Problem: Let $\{X_\alpha\}_{\alpha \in J}$ be a family of topological spaces and $C_\alpha \subseteq X_\alpha$ a closed subset for all $\alpha \in J$. Then the product $\prod_{\alpha \in J} C_\alpha$ is closed in $X=\prod_{\alpha \in J} X_\alpha$ endowed with either the box or subspace topology.
To start I wanted to prove the statement when $X$ has the product topology. I had what I thought was a valid approach, but when I checked here I saw many answers use the fact that $\prod_{\alpha \in J} C_\alpha = \bigcap_{\alpha \in J} \pi_\alpha^\leftarrow(C_\alpha)$, which I hadn't thought to use. I see why that approach works, but I wanted to double check if my attempt made sense.

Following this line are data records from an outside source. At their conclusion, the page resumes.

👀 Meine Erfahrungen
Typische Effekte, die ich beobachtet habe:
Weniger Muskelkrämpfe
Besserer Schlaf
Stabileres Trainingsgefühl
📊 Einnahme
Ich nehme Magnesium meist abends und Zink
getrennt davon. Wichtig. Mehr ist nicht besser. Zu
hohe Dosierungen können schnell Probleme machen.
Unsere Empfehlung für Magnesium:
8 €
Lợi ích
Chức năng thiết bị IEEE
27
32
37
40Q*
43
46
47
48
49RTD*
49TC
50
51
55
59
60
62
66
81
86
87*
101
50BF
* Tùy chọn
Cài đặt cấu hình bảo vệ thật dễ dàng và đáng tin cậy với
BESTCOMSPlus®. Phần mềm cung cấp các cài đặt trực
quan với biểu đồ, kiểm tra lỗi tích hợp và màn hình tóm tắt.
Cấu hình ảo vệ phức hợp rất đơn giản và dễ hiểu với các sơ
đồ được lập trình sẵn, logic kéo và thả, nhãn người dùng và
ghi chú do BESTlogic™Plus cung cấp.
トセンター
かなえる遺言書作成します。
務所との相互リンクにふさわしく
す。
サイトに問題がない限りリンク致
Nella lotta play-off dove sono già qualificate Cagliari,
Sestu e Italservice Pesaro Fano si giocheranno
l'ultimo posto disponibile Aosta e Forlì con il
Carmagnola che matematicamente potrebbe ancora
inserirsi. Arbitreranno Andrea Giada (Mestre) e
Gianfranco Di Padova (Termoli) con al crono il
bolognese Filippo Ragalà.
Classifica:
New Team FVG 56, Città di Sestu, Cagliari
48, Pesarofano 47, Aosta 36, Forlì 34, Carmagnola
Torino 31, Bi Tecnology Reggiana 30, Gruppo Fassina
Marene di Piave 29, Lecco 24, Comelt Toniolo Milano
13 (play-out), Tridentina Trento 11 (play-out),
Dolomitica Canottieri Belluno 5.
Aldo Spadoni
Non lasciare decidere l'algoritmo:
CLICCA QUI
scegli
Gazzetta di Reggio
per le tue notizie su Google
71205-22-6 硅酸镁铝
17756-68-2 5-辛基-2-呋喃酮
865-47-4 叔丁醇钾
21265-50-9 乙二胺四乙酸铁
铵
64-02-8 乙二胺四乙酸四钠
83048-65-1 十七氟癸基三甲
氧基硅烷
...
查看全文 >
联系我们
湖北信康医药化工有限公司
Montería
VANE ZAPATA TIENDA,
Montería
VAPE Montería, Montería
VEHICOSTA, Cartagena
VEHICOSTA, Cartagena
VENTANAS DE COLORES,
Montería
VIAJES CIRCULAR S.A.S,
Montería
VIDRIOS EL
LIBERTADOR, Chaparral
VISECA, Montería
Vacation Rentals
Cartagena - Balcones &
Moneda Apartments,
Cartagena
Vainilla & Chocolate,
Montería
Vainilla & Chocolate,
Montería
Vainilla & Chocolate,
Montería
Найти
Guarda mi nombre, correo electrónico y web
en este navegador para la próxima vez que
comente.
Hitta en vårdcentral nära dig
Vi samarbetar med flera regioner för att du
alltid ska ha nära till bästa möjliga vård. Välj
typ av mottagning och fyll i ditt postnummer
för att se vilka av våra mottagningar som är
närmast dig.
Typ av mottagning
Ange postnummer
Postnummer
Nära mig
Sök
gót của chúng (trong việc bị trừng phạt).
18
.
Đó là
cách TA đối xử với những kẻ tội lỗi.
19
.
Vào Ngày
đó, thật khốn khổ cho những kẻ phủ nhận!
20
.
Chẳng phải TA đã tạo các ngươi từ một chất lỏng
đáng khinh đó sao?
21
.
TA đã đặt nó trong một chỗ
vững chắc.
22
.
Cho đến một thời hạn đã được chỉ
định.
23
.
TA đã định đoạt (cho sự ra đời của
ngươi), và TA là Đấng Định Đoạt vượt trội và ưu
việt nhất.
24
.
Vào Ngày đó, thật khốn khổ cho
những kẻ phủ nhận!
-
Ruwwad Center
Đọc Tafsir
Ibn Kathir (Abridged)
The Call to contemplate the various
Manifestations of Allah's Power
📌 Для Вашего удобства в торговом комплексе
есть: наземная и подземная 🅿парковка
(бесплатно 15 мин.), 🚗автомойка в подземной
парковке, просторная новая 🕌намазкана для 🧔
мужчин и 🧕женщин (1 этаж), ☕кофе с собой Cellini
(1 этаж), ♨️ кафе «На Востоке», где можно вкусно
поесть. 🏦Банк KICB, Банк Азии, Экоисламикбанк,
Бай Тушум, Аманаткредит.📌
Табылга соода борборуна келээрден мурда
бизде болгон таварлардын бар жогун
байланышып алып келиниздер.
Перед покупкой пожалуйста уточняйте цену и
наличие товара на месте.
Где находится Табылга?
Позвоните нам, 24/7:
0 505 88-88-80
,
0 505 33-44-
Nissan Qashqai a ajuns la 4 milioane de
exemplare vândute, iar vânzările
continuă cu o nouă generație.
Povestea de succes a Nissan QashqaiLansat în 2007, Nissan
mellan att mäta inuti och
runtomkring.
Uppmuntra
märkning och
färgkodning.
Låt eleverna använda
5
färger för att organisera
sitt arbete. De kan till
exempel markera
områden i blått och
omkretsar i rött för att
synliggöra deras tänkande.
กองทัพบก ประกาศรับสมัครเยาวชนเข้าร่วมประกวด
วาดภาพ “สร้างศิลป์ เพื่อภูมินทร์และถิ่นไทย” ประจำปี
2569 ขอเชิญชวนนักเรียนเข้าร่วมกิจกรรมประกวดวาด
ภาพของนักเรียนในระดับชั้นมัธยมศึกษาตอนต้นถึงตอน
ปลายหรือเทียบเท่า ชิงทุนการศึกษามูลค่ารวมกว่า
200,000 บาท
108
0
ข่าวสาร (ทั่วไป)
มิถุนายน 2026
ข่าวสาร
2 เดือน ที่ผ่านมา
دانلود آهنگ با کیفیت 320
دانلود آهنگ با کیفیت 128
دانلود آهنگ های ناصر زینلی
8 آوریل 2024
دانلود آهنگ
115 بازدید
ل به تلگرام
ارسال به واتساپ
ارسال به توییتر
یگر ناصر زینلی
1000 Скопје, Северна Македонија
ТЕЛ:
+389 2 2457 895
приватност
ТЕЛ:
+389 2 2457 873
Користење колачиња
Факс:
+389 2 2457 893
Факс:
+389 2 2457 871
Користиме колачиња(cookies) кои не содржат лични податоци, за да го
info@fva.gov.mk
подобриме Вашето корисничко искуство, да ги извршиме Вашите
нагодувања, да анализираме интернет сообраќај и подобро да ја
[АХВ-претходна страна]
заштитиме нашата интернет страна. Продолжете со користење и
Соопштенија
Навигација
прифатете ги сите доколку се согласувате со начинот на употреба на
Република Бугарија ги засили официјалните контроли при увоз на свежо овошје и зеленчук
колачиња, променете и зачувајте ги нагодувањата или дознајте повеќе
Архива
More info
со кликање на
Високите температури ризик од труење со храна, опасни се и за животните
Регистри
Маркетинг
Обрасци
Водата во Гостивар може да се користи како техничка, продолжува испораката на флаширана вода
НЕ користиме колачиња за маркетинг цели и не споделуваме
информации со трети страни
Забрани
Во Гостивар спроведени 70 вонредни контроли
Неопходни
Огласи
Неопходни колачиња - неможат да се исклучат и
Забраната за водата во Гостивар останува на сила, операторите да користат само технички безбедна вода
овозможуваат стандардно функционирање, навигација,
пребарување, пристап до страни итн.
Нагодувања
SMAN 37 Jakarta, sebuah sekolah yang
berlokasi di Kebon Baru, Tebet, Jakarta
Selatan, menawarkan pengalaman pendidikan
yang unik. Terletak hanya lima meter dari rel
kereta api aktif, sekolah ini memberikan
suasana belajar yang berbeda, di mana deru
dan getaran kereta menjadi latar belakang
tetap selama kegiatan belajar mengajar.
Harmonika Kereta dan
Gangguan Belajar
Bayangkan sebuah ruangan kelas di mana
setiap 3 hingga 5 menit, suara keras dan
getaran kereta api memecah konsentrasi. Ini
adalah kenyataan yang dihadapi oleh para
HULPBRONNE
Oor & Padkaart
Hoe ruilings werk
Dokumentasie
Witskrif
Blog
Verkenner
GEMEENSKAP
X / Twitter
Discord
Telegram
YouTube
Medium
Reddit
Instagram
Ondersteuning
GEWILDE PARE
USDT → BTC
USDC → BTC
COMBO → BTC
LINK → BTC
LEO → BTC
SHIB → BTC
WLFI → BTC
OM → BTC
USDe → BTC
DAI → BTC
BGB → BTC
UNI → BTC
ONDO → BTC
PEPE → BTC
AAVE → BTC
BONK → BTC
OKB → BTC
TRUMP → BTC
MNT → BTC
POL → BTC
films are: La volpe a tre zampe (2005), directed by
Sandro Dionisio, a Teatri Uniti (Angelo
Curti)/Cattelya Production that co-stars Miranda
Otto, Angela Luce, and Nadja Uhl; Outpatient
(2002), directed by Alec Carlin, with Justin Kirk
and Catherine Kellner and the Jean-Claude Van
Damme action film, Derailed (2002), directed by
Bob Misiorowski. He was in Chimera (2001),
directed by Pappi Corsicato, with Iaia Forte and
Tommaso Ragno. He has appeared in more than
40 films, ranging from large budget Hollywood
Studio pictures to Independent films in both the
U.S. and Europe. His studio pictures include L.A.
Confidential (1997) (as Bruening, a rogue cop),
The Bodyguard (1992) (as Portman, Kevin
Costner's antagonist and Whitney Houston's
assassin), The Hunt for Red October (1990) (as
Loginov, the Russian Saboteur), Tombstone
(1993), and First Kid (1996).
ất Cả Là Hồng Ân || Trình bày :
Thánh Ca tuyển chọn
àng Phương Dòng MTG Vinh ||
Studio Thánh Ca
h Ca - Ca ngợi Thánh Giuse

Attempt: Notice that $(x_\alpha) \in \prod_{\alpha \in J} X_\alpha - \prod_{\alpha \in J} C_\alpha$ means there is some index $\alpha_0 \in J$ for which $x_{\alpha_0} \notin C_{\alpha_0}$, note equivalently $x_{\alpha_0} \in X_{\alpha_0}-C_{\alpha_0}$ which is open, but there are no restrictions on the memberships of other components. For any index $\alpha_0 \in J$, let $\widehat{C_{\alpha_0}} = \prod_{\alpha \in J} Y_\alpha$ where $Y_\alpha = X_\alpha$ for all $\alpha \in J \setminus \{\alpha_0\}$ and $Y_\alpha = X_{\alpha_0}-C_{\alpha_0}$ for $\alpha= \alpha_0$, then $X- \prod_{\alpha \in J} C_\alpha = \bigcup_{\alpha \in J} \widehat{C_\alpha}$. It is clear that for some fixed $\alpha_0 \in J$ that $\widehat{C_{\alpha_0}}$ is a basic open set of either the box or product topology on $X$, and therefore $\prod_{\alpha \in J} C_\alpha$ is closed in $X$ as a union of such sets.
Let me know if this approach makes sense, and where it can be improved if it's clunky. Thanks in advance.
Here is an easier proof: $\prod_{\alpha\in J}C_\alpha$ is the intersection of $\prod_{\alpha\in J\backslash\{\beta\}}X_\alpha\times C_\beta$, which is closed. Arbitrary intersections of closed subsets are closed.